Medium Neutral Citation:
Downer EDI Engineering v Taralga Wind Farm Nominees No.2 [2014] NSWSC 971
Hearing dates:
18/07/2014
Decision date:
18 July 2014
Jurisdiction:
Equity Division - Technology and Construction List
Before:
McDougall J
Decision:

Accept defendant's undertaking not to dissipate its assets. Order disclosure of trust assets and documents.

Catchwords:
PROCEDURE - Application for freezing order in relation to judgment debt - whether to make freezing order where judgment debtor failed to provide financial information or to give undertaking not to dissipate assets - whether to make freezing order where balance of convenience considerations
Legislation Cited:
Uniform Civil Procedure Rules 2005 (NSW)
Category:
Procedural and other rulings
Parties:
Downer EDI Engineering Pty Ltd (Plaintiff)
Taralga Wind Farm Nominees No 2 (as trustee of the Taralga Wind Farm Operating Trust) (Defendant)
Representation:
Counsel:
M Christie SC (Plaintiff)
M Gracie (Defendant)
Solicitors:
Corrs Chambers Westgarth (Plaintiff)
Herbert Smith Freehills (Defendant)
File Number(s):
2014/207727

Judgment (ex tempore - revised 18 july 2014)

1HIS HONOUR: This is an application for a freezing order under UCPR r 25.14 and for ancillary orders, as to the disclosure of documents and information, under r 25.12.

2The brief background is that the plaintiff (Downer) and the defendant (TWF) are parties to a construction contract. There was a dispute as to a payment claim made by Downer on TWF under that contract. The dispute was referred to adjudication. On 2 July 2014, the adjudicator determined that the adjudicated amount owing by TWF to Downer was, in round figures, $6,850,000. The determination was served on TWF on 2 July 2014.

3Since then, so far as the evidence goes, there have been negotiations between the parties in relation to the adjudicated amount. Those negotiations did not proceed to the satisfaction of Downer. Accordingly, on 14 July 2014, Downer, having obtained an adjudication certificate, lodged it with this court and recovered a judgment for the net amount owing (calculation of the net amount took account of a payment that had been made). The amount of the judgment debt is, again in round figures, $6,478,000.

4It seems that TWF is the trustee of an operating trust, and that whatever assets it holds may be assets of that operating trust. Certainly, TWF contracted (or purported to contract) with Downer as trustee for that operating trust.

5The evidence satisfies me that Downer's lawyers have made several requests of TWF's previous and present lawyers for payment, and (in the absence of payment) for a statement of what trust assets may exist to satisfy the judgment. They have sought, also, an undertaking that the trust assets would not be dealt with adversely to Downer's rights as a judgment creditor.

6Those requests, not unreasonable in themselves, have gone unanswered both by the previous lawyers and by the present lawyers.

Work order
Answer these questions from the judgment above:
1. Who is the judge named in the judgment?
2. In round figures, what adjudicated amount did the adjudicator determine on 2 July 2014?
3. In round figures, what is the amount of the judgment debt?

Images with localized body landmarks

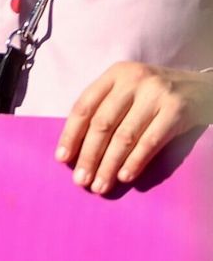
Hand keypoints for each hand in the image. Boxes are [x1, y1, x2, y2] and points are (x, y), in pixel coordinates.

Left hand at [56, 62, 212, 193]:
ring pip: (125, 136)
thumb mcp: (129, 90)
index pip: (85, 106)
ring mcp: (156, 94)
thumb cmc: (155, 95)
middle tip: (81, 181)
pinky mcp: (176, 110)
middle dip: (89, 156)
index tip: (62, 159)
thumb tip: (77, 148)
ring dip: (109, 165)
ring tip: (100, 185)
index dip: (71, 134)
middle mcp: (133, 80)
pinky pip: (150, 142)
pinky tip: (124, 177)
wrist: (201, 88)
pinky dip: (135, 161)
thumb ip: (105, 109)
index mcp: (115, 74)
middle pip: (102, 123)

Response below
1. McDougall J
2. $6,850,000
3. $6,478,000